--- MATERIAL FOR THE TASK ---

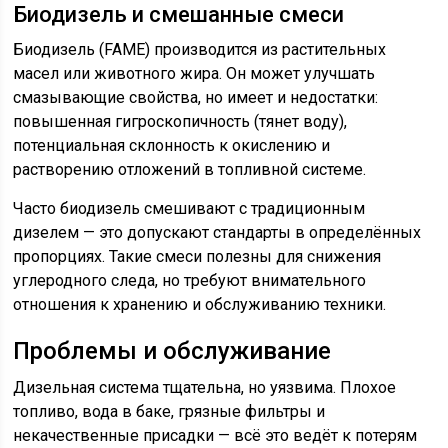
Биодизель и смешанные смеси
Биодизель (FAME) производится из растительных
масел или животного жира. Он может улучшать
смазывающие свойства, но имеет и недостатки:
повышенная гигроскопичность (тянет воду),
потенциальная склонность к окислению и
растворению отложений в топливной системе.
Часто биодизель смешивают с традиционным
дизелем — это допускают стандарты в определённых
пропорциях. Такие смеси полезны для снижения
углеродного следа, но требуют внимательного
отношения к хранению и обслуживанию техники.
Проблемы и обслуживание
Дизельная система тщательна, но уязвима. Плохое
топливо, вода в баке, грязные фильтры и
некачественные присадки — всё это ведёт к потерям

---
--- MATERIAL FOR THE TASK ---

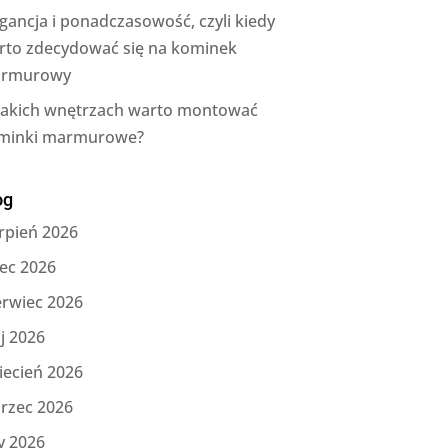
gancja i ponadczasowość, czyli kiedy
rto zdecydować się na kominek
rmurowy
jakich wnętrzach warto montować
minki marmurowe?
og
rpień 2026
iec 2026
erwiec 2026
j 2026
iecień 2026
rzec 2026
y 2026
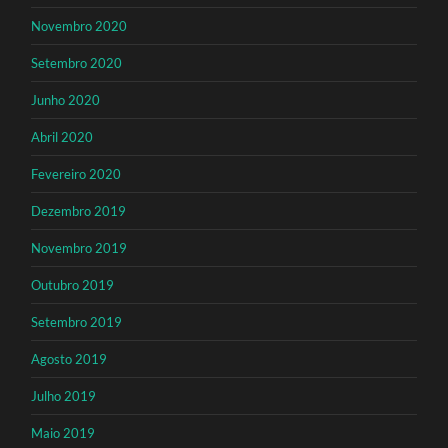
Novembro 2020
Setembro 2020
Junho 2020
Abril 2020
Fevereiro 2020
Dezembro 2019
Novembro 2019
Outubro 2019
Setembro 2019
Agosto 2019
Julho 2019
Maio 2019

---

**THE PROBLEM**
Above are the entries; copy every line among them that contains the word "смеси".

**RESULT OF THIS EXERCISE**
Биодизель и смешанные смеси
пропорциях. Такие смеси полезны для снижения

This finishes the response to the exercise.